- _Required action_:
Once every line below has been checked for "START", give only the number of lines that have it.

- _Data to process_:
# # # # #

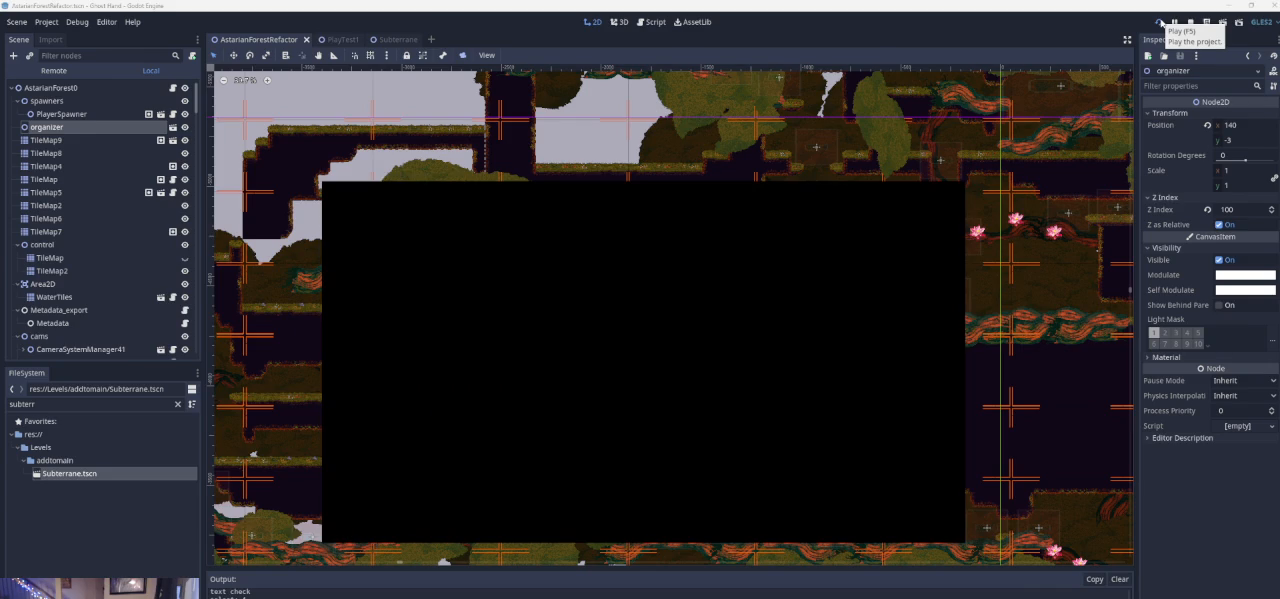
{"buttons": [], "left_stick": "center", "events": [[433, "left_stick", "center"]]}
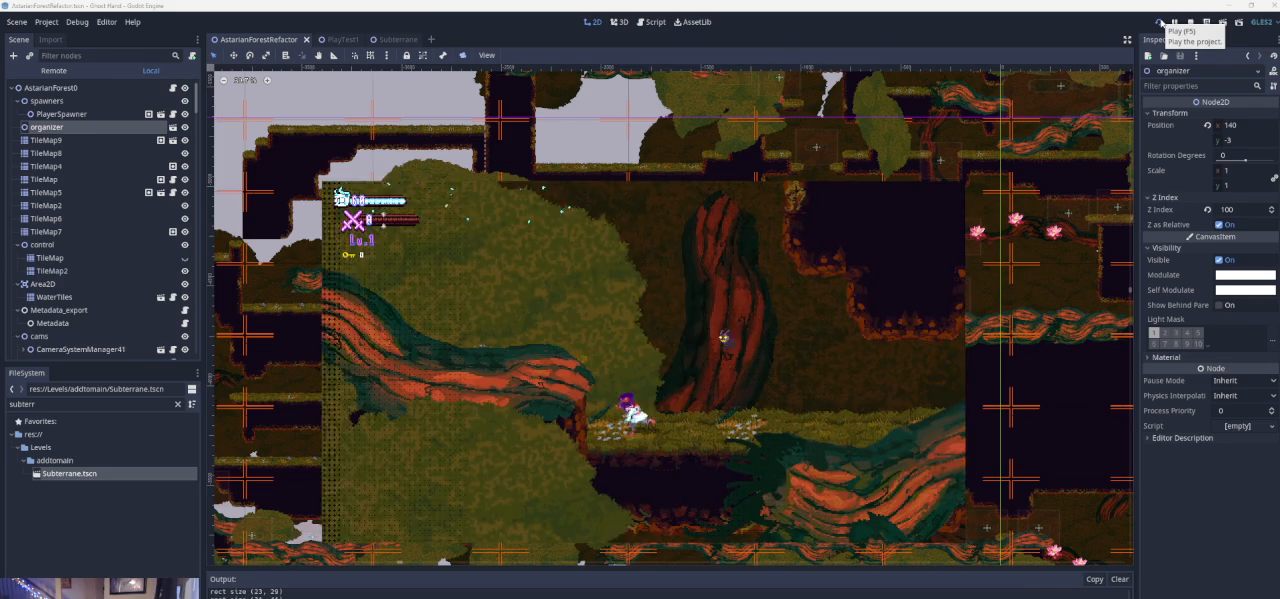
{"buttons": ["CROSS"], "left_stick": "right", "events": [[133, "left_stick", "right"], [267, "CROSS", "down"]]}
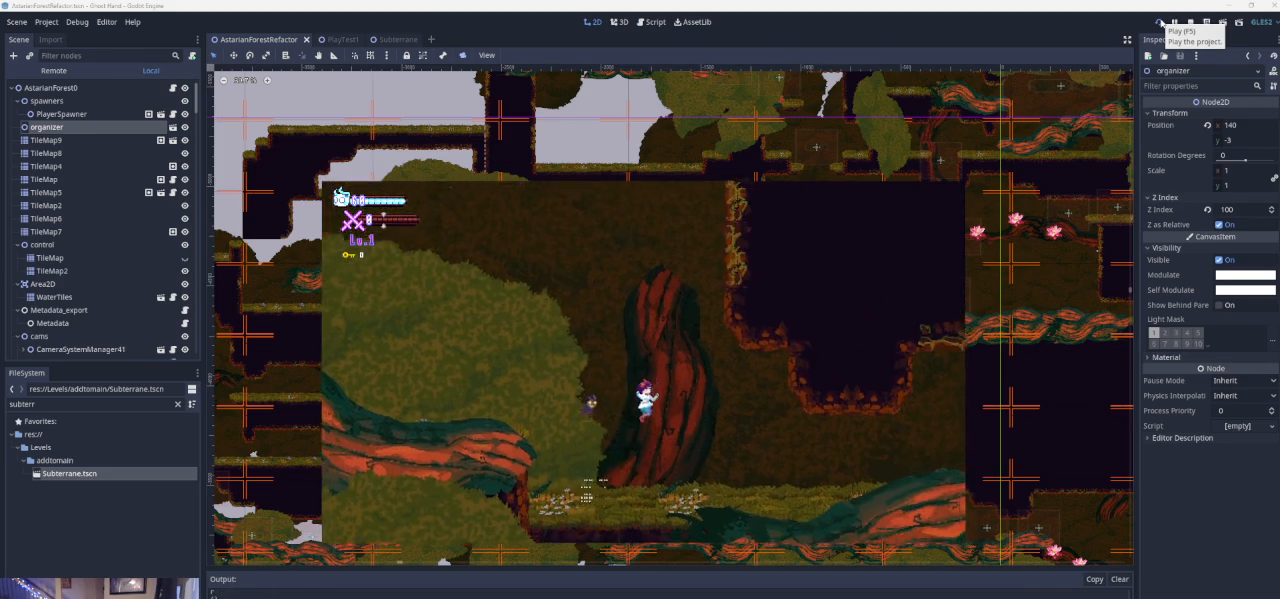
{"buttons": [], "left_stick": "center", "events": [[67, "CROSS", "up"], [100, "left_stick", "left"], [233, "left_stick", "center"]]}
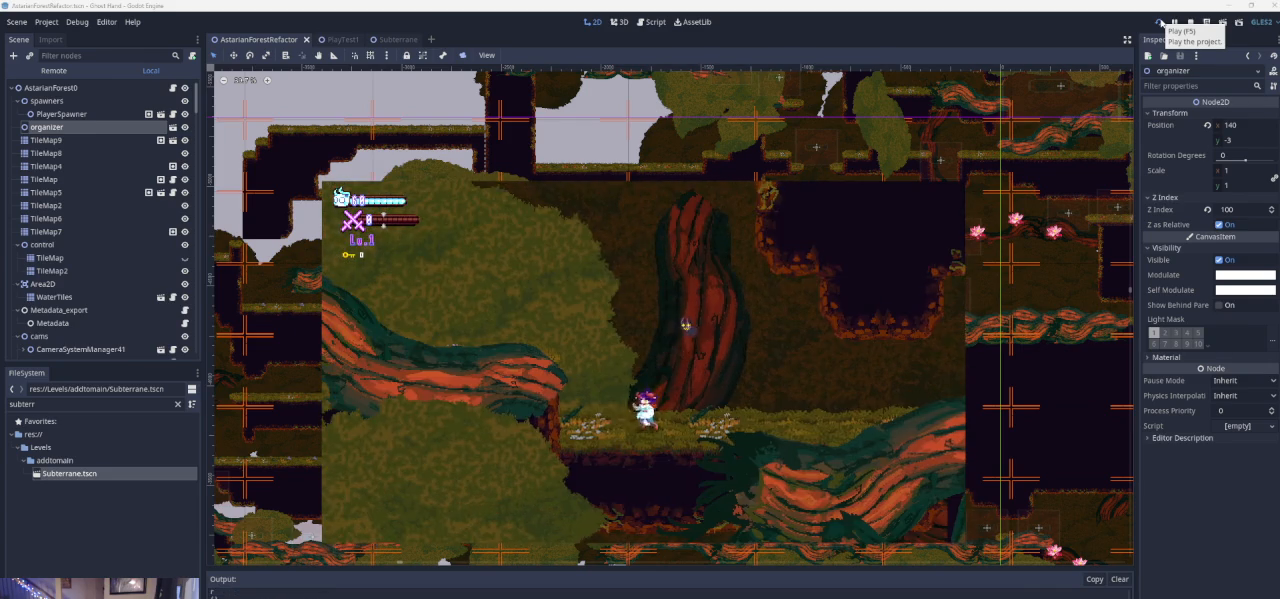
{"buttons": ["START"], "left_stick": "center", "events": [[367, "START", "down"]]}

# # # # #

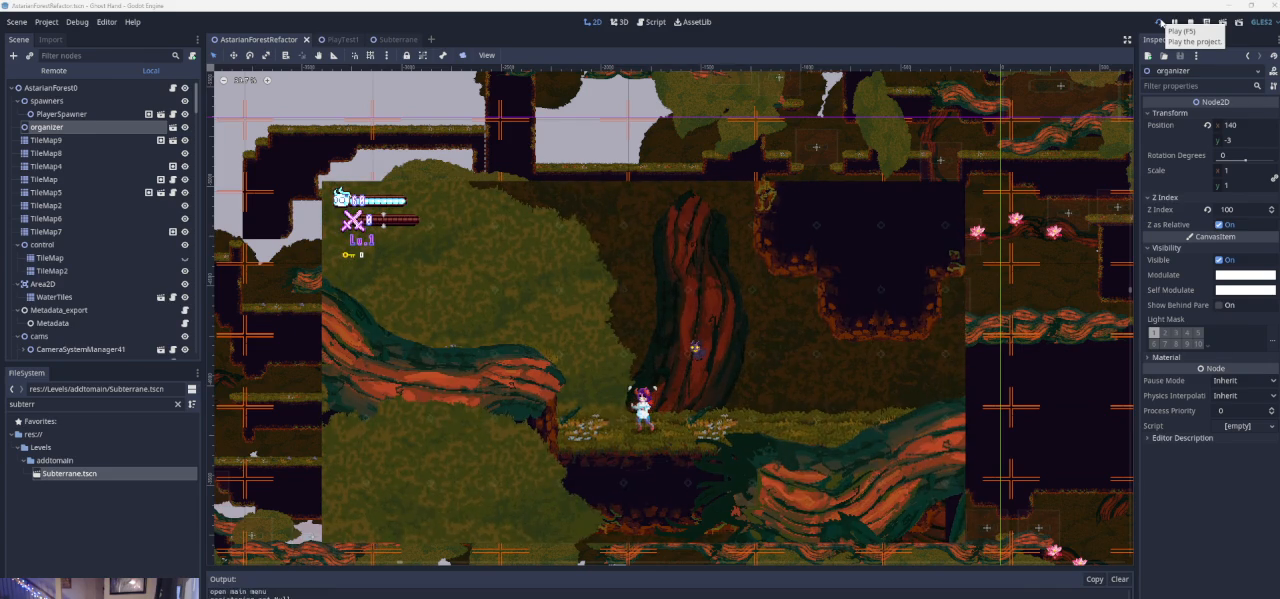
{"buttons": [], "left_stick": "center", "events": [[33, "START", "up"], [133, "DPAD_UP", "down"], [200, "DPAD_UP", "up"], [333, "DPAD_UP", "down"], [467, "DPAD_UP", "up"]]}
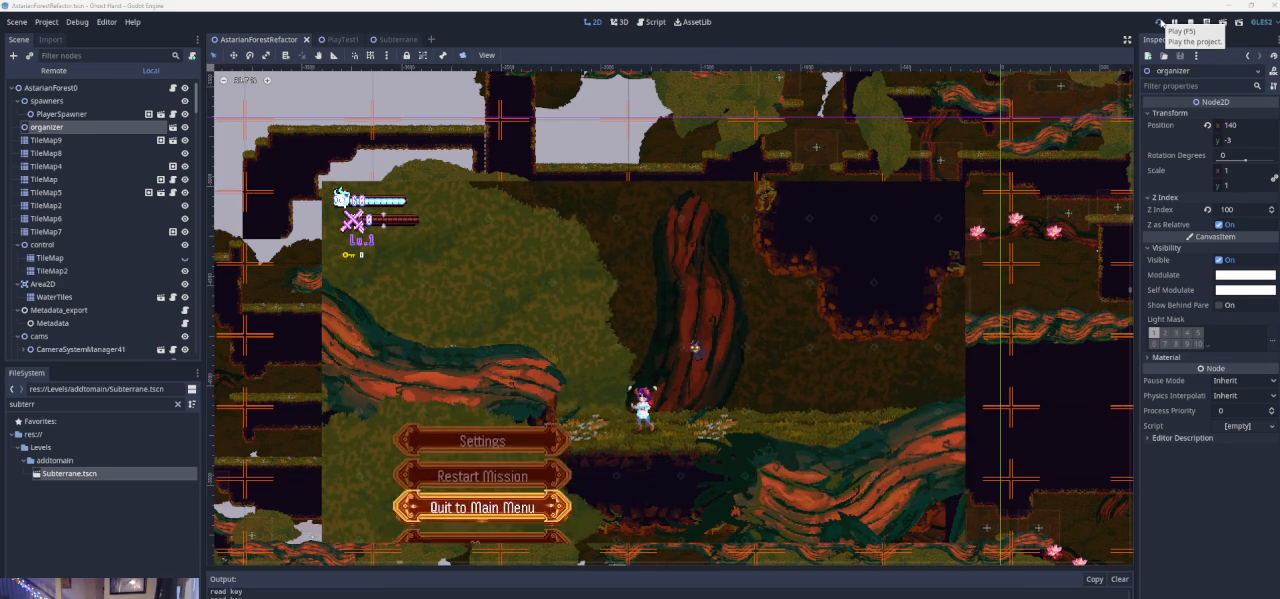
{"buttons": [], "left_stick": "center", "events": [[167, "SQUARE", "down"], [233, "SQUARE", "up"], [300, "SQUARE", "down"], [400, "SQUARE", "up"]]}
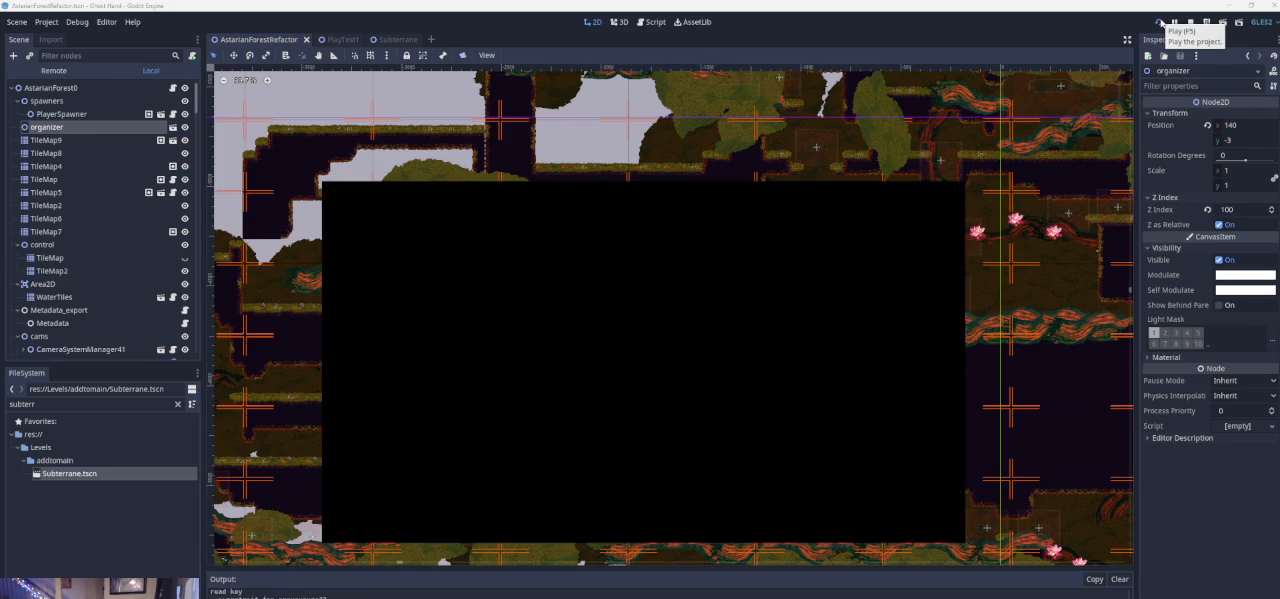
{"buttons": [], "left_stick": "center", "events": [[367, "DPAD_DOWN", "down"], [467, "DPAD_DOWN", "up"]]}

# # # # #

- _Solution_:
2